At this point the bubbling of the oil infusing bearings had finally stopped, so I extracted them from the oil
and put them back into the motor. After installing the restored motor into the Beogram it was time to do a 24 hrs RPM stability test with the new BeoloverRPM device:
In its 'slow' mode, the BeoloverRPM allows logging the RPM in 10s installments for long periods of time, which is perfect for detecting intermittent RPM inconsistencies.
This is a graph of the 24 hrs measurement:
This result is pretty much as good as it gets with DC motor 4002s. The slow longterm drift is a result of temperature changes that affect the feedback circuitry.

In 'fast' mode the BeoloverRPM device shows the raw data and one can see the typical repeating 'platter pattern' that is a result of the small distance variations between the platter ribs, i.e. the pattern repeats every 24 data points:
This measurement artifact is the main reason for the noise observed in the longterm spectra.

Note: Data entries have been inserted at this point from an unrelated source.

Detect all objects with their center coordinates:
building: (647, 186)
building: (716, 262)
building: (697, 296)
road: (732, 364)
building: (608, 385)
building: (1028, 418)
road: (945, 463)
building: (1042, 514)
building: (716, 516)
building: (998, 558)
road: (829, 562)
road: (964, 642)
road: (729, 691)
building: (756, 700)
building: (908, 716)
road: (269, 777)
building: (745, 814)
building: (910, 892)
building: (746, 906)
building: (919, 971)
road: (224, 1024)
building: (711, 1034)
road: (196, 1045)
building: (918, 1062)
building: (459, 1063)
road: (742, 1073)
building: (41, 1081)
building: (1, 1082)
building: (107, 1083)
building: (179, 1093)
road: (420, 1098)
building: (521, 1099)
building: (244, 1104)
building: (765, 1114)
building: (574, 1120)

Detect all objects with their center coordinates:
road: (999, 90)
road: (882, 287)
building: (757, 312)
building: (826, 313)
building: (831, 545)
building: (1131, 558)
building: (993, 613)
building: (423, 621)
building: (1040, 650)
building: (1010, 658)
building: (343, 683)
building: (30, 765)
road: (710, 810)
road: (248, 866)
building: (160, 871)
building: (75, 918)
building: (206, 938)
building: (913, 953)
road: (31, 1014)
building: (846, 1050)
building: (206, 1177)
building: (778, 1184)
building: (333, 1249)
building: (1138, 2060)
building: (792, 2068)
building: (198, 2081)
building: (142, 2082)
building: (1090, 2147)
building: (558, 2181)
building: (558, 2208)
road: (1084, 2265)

A fast-mode measurement covering about 47 platter rotations also reveals the action of the feedback mechanism that keeps the RPM constant:
The beating pattern is a result of the superposition between the repeating 'platter pattern' and sinusoidal RPM changes caused by the feedback system. Beating phenomena occur when two waves of slightly different frequencies interfere with each other, creating a periodic variation known as a 'beat'. In this case it means that the feedback system varies the RPM a bit slower than the platter rotation. All feedback controlled brushed DC motors operate in this way, i.e. control electronics correct the speed based on an RPM measurement. When the motor is too slow, the voltage is increased a bit, causing it to accelerate, and when it is too fast the voltage is reduced causing a slowdown. This results in a periodic variation of the RPM. Optimization of the feedback circuit tries to minimize the ups and downs, but they can not be completely eliminated.

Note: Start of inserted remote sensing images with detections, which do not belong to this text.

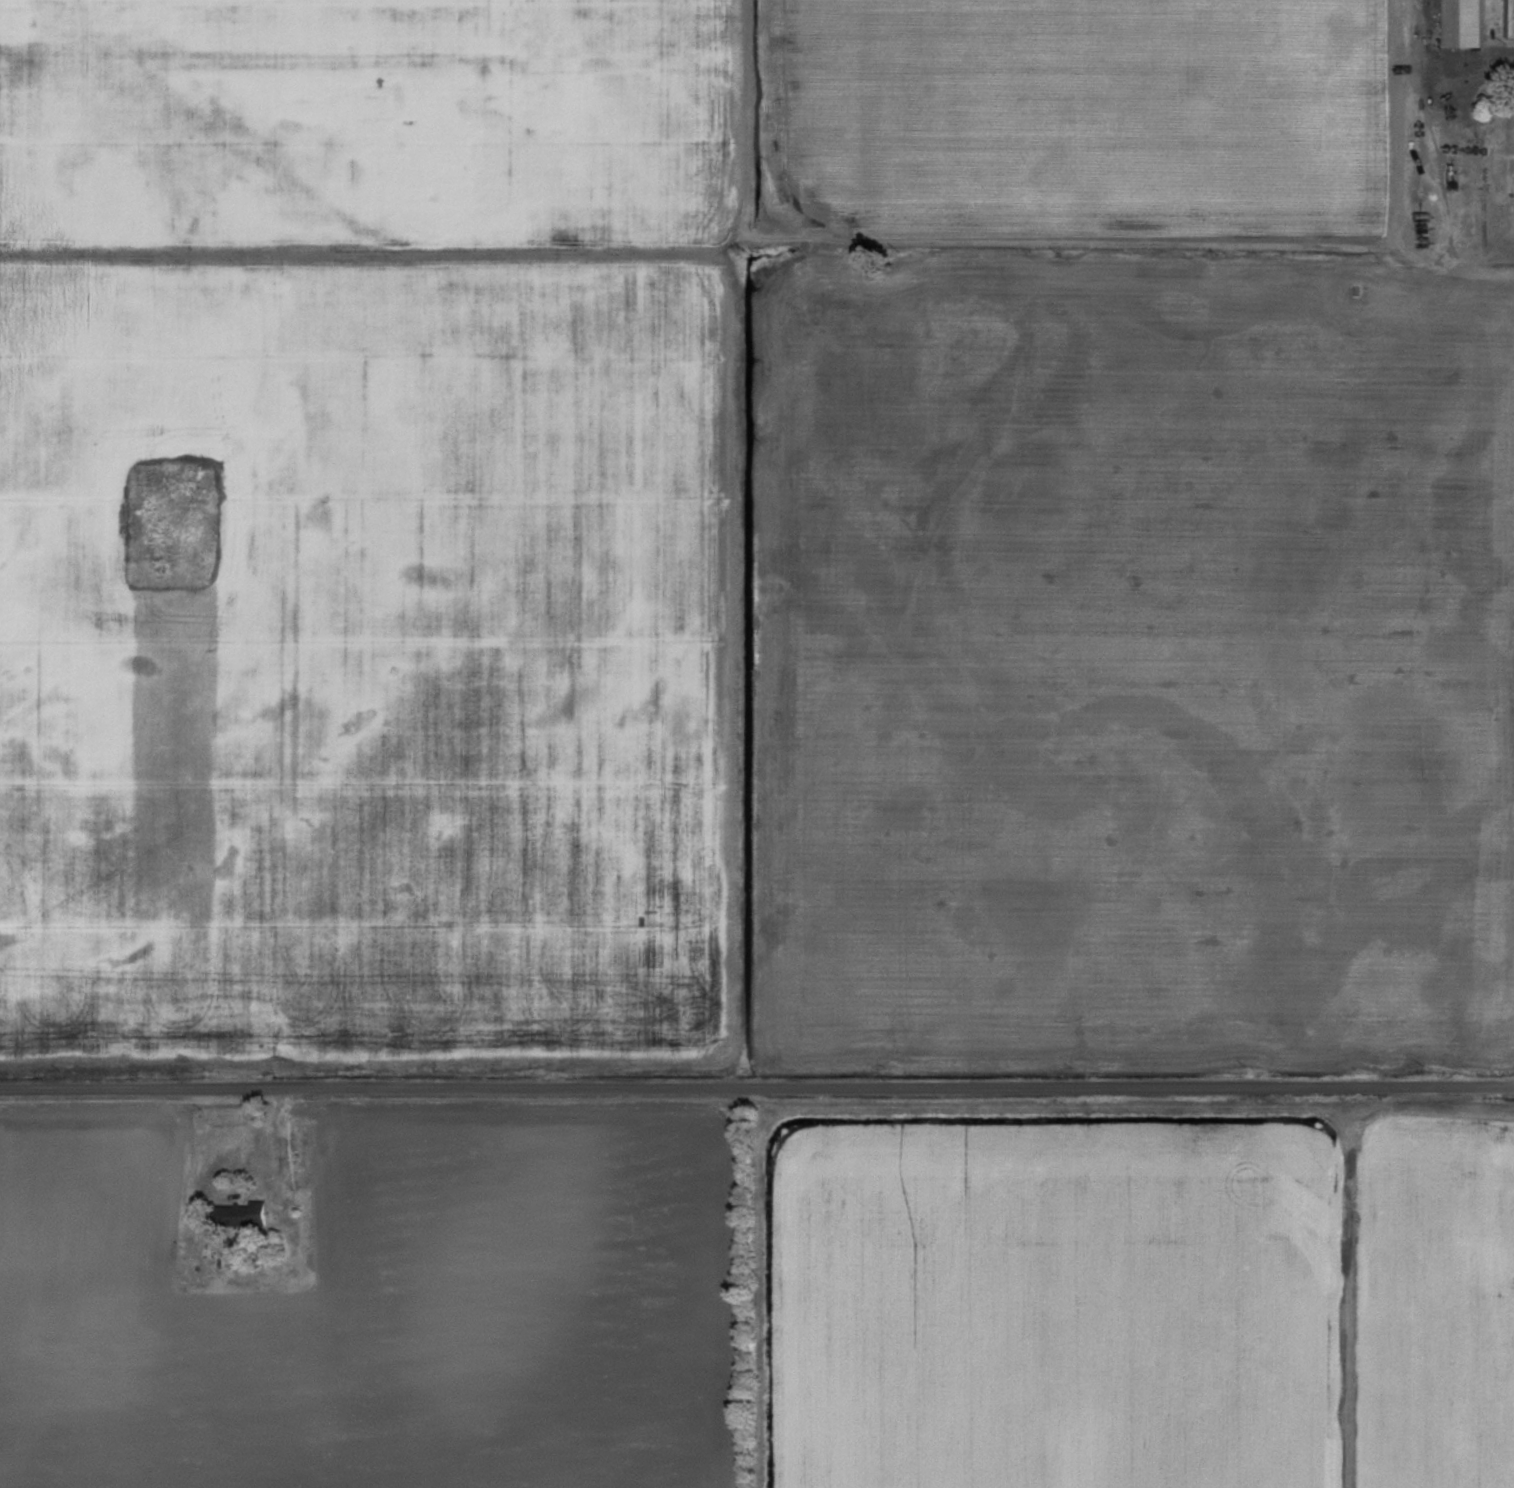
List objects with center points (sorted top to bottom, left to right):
building: (1510, 19)
building: (538, 20)
building: (1465, 23)
road: (263, 62)
building: (476, 93)
building: (376, 99)
road: (1071, 271)
park: (170, 522)
road: (757, 1085)
building: (243, 1211)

After this excursions into physics it was time to replace the somewhat messy original DIN5 plug:
I installed a nice new all-metal plug with gold plated contact pins:
Beolovely! And finally it was time for a test spin of this restored Beogram 4002! I selected one of my favorite records, "The Aura Will Prevail" by George Duke. He recorded this for the German MPS label in 1975. Of course this lovely vintage album was cleaned ultrasonically on a CleanerVinyl ProXL setup, which removed most crackling and restored its sound to its original glory. 
A perfect combination! As expected this Beogram played the record perfectly!
Next came the restoration of the hood, which needed an in-depth polishing:
I sanded it down with 400 grit paper until all the scratches were evened out:
Then I polished it back with ever finer girt until it was nice and shiny again:
The final step was installing new rubber bumpers ensuring a solid 'plop' when the hood is dropped onto the plinth. First I drilled out the remnants of the original bumpers:
Then I glued snippets of a 2 mm O-ring into the holes
and trimmed them to 1 mm length after the glue was dried:

And this concluded the restoration of this lovely Beogram 4002! I will now play it for 1-2 weeks to make sure it has no intermittent issues. Then it will be time to send it back to its owner in Texas!